With the gas industry estimating that 450,000 miles of pipelines need to be built in the next 25 years, a distance to the moon and almost back to earth, conflicts will multiply over eminent domain, or the legal power to condemn private property.
Land owners increasingly are pit against private businesses in state legislatures and courts as the U.S. confronts the new transmission lines, pipelines and compressor stations needed to reduce oil imports and produce clean energy at home. Lines between pro-green energy Democrats and pro-economic development Republicans can blur as farmers and ranchers object to being handed lease agreements and a pen, with little room to negotiate.
“Eminent domain is an emotional issue,” says Lund, whose client eventually settled. “Up here, it’s caused a real crossover in politics.”
A 2011 study conducted for the National Renewable Energy Laboratory estimates that between 17,000 and 22,000 miles of new transmission lines, plus the corridors to accommodate them, would be required for the eastern half of the U.S. alone if the nation were to provide 20% of its electricity with wind power by 2030.
In the oil and gas industry, much more land will be needed as pipelines are built to connect growing production from shale fields to refineries and markets. Just one facet of the network — long-haul natural gas pipelines — may grow by 23% by 2035, according to a report from the Interstate Natural Gas Association of America.
That much pipeline could require thousands of square miles for easements and right of way. The exact amount is unclear, since builders will follow existing routes and re-use old pipelines as much as possible, Don Santa, the trade group’s president, said in an interview.
Typically, pipeline companies negotiate 95% of right-of-way agreements, Santa said. About 5% require some type of court proceeding, in which the company invokes its eminent domain power and asks a court to set a fair price for the land it needs.
Because eminent domain laws vary from state to state, no central clearing house tracks the number of eminent domain cases.
Private companies have had eminent domain power since at least the 1800s. Most state and federal law allows private property to be taken for “common carriers,” meaning projects that serve the public by carrying power or providing transportation for all customers.
The U.S. Federal Energy Regulatory Commission holds hearings to determine the routes for interstate gas pipelines. Most other eminent domain disputes, including disputed interstate oil and liquids pipelines, are handled in local courts under state law.
Landowners have had little luck with direct challenges to eminent domain laws.
In 2011, the Texas Supreme Court ruled that Denbury Green Pipeline, a Plano, Texas company, had overstepped the law when it used eminent domain to acquire a right-of-way for a carbon dioxide pipeline across the land of Texas Rice Land Partners in Beaumont.
The farm’s owners argued that the pipeline, though it crossed from Texas to Louisiana and received permits from Texas regulators, was not a common carrier because only Denbury would be served by it. The court ruled that Denbury needed to do more to prove it was a common carrier — including proving it was carrying carbon dioxide for third parties — and sent the case back to a lower court for more review.
Subsequently, Julia Trigg Crawford, a Paris, Texas farmer, argued that the Denbury ruling prevented TransCanada Corp.’s disputed Keystone XL oil pipeline from seizing a 50-foot right- of-way on her property. A judge determined that Keystone meets the Texas common carrier definition. Crawford is appealing that verdict.

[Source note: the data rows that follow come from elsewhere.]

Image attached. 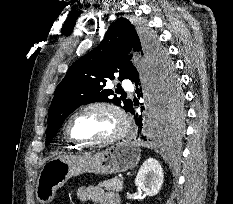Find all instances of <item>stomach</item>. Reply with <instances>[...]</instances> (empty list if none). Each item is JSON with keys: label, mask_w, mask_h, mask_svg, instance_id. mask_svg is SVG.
<instances>
[{"label": "stomach", "mask_w": 233, "mask_h": 204, "mask_svg": "<svg viewBox=\"0 0 233 204\" xmlns=\"http://www.w3.org/2000/svg\"><path fill=\"white\" fill-rule=\"evenodd\" d=\"M141 149L133 141L119 142L94 155L59 156L46 162L36 185V198L49 204L56 190L73 176L83 173L111 175L133 169L139 162Z\"/></svg>", "instance_id": "obj_1"}]
</instances>
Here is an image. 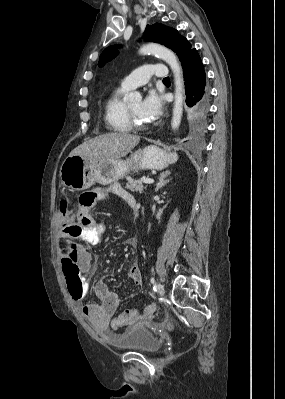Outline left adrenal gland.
Returning <instances> with one entry per match:
<instances>
[{"label": "left adrenal gland", "mask_w": 285, "mask_h": 399, "mask_svg": "<svg viewBox=\"0 0 285 399\" xmlns=\"http://www.w3.org/2000/svg\"><path fill=\"white\" fill-rule=\"evenodd\" d=\"M170 174H171L170 171H165L160 174L159 182L156 185L155 192H157L159 189H161L170 181V179H166Z\"/></svg>", "instance_id": "obj_1"}]
</instances>
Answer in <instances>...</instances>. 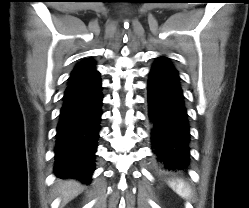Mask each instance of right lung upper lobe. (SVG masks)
<instances>
[{
    "mask_svg": "<svg viewBox=\"0 0 249 208\" xmlns=\"http://www.w3.org/2000/svg\"><path fill=\"white\" fill-rule=\"evenodd\" d=\"M96 72L97 71L95 69V62L92 59L81 61L79 64H77V66L72 71L71 76L69 77L68 83L87 77Z\"/></svg>",
    "mask_w": 249,
    "mask_h": 208,
    "instance_id": "right-lung-upper-lobe-1",
    "label": "right lung upper lobe"
}]
</instances>
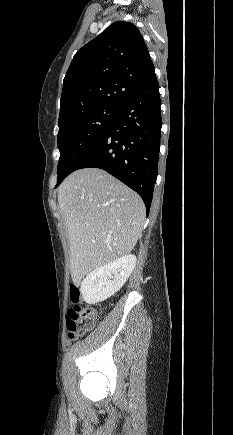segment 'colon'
<instances>
[{"label":"colon","mask_w":233,"mask_h":435,"mask_svg":"<svg viewBox=\"0 0 233 435\" xmlns=\"http://www.w3.org/2000/svg\"><path fill=\"white\" fill-rule=\"evenodd\" d=\"M82 296L81 285L73 282L69 287V298L73 307L68 310L67 331L70 340L78 339L91 331L98 318L97 310L80 306Z\"/></svg>","instance_id":"1"}]
</instances>
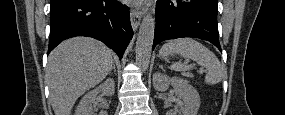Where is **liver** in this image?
Listing matches in <instances>:
<instances>
[{"label": "liver", "mask_w": 285, "mask_h": 115, "mask_svg": "<svg viewBox=\"0 0 285 115\" xmlns=\"http://www.w3.org/2000/svg\"><path fill=\"white\" fill-rule=\"evenodd\" d=\"M112 51L100 41L76 37L49 55L46 79L55 115H70L76 100L112 70Z\"/></svg>", "instance_id": "6515ba94"}]
</instances>
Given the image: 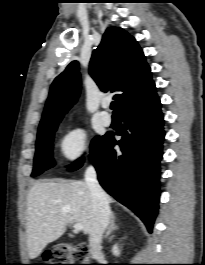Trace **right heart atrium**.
<instances>
[{
	"instance_id": "obj_1",
	"label": "right heart atrium",
	"mask_w": 205,
	"mask_h": 265,
	"mask_svg": "<svg viewBox=\"0 0 205 265\" xmlns=\"http://www.w3.org/2000/svg\"><path fill=\"white\" fill-rule=\"evenodd\" d=\"M87 148V133L81 126L69 129L61 138L59 149L61 155L68 161L79 160Z\"/></svg>"
}]
</instances>
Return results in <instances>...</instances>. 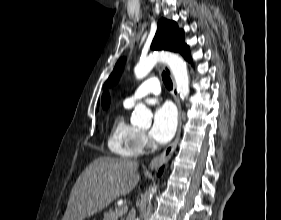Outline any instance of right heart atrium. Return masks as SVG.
Here are the masks:
<instances>
[{
    "instance_id": "d8ad5b80",
    "label": "right heart atrium",
    "mask_w": 281,
    "mask_h": 220,
    "mask_svg": "<svg viewBox=\"0 0 281 220\" xmlns=\"http://www.w3.org/2000/svg\"><path fill=\"white\" fill-rule=\"evenodd\" d=\"M140 140L143 147H147L149 145V140L144 133H141Z\"/></svg>"
}]
</instances>
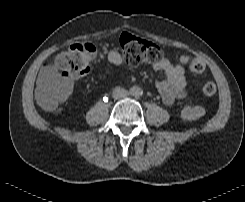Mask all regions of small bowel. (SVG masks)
<instances>
[{"instance_id": "obj_1", "label": "small bowel", "mask_w": 245, "mask_h": 202, "mask_svg": "<svg viewBox=\"0 0 245 202\" xmlns=\"http://www.w3.org/2000/svg\"><path fill=\"white\" fill-rule=\"evenodd\" d=\"M106 59L113 65L122 63L121 54L114 49L106 53ZM153 67L164 75L162 79L156 82V88L166 105H172L177 98H183L186 95L187 79L182 66L172 64L168 59H162L155 63ZM57 81L61 82L62 86L68 90L69 95L72 93L74 88L73 81L68 77L57 79L55 74L48 68L40 72L37 80V90L51 86Z\"/></svg>"}]
</instances>
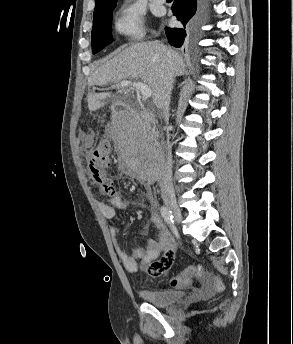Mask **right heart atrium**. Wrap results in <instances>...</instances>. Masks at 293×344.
Returning a JSON list of instances; mask_svg holds the SVG:
<instances>
[{
    "label": "right heart atrium",
    "instance_id": "1",
    "mask_svg": "<svg viewBox=\"0 0 293 344\" xmlns=\"http://www.w3.org/2000/svg\"><path fill=\"white\" fill-rule=\"evenodd\" d=\"M114 32L130 43L141 42L147 34L142 13L134 6H123L119 8L112 19Z\"/></svg>",
    "mask_w": 293,
    "mask_h": 344
}]
</instances>
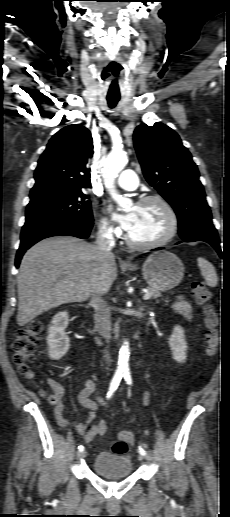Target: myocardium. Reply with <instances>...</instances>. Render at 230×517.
<instances>
[{
    "mask_svg": "<svg viewBox=\"0 0 230 517\" xmlns=\"http://www.w3.org/2000/svg\"><path fill=\"white\" fill-rule=\"evenodd\" d=\"M152 202L158 203L165 211L167 218H168V228L162 237H160L159 239H157L155 241L146 242V243L137 242V241L133 240L128 233H126L125 240H126L127 244L132 248L140 249V250L155 249V248H158V247H161V246L167 244L177 234V231L179 228L178 216H177L174 208L172 207V205L164 197H162L160 195L145 196L138 201L137 206H142V205L149 204Z\"/></svg>",
    "mask_w": 230,
    "mask_h": 517,
    "instance_id": "1",
    "label": "myocardium"
}]
</instances>
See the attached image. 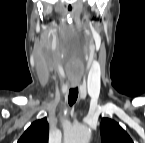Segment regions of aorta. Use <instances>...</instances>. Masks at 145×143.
I'll use <instances>...</instances> for the list:
<instances>
[{"mask_svg":"<svg viewBox=\"0 0 145 143\" xmlns=\"http://www.w3.org/2000/svg\"><path fill=\"white\" fill-rule=\"evenodd\" d=\"M91 131L88 127L80 125L72 127L65 134V143H88Z\"/></svg>","mask_w":145,"mask_h":143,"instance_id":"aorta-1","label":"aorta"}]
</instances>
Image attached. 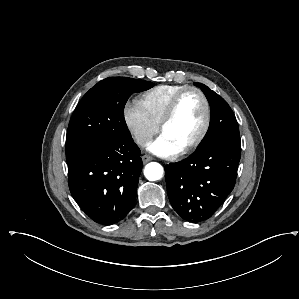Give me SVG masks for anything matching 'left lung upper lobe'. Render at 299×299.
Here are the masks:
<instances>
[{"mask_svg": "<svg viewBox=\"0 0 299 299\" xmlns=\"http://www.w3.org/2000/svg\"><path fill=\"white\" fill-rule=\"evenodd\" d=\"M200 87L211 107L209 129L197 149L215 143H229L241 147L238 123L227 102L209 87L194 83Z\"/></svg>", "mask_w": 299, "mask_h": 299, "instance_id": "obj_1", "label": "left lung upper lobe"}]
</instances>
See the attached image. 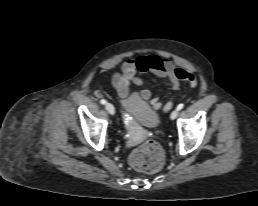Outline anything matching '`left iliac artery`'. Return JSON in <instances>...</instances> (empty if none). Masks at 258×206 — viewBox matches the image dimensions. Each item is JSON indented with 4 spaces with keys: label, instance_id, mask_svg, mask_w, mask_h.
Instances as JSON below:
<instances>
[{
    "label": "left iliac artery",
    "instance_id": "obj_1",
    "mask_svg": "<svg viewBox=\"0 0 258 206\" xmlns=\"http://www.w3.org/2000/svg\"><path fill=\"white\" fill-rule=\"evenodd\" d=\"M183 107H184V104L181 103V104H179V105L177 106L176 109H177V110H181Z\"/></svg>",
    "mask_w": 258,
    "mask_h": 206
}]
</instances>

Michael Bishop, a 64-year-old retired chemist, is also suing TransCanada in state court to keep Keystone off his 20- acre farm near the small town of Douglass, Texas. He contends he granted the company an original easement under duress and that TransCanada misrepresented the pipeline as a crude oil project when it primarily will transport liquefied Canadian bitumen, a form of thick crude oil, to Texas refineries.
The company denies his claims. A judge decided in January that Bishop’s bid to rescind the Keystone easement contract belonged in a different court and dismissed his case. Bishop vows to continue the litigation.
“I’ve told those Keystone people from the beginning, ‘I don’t like your bully tactics. I just want you to leave my homestead alone,’” Bishop said.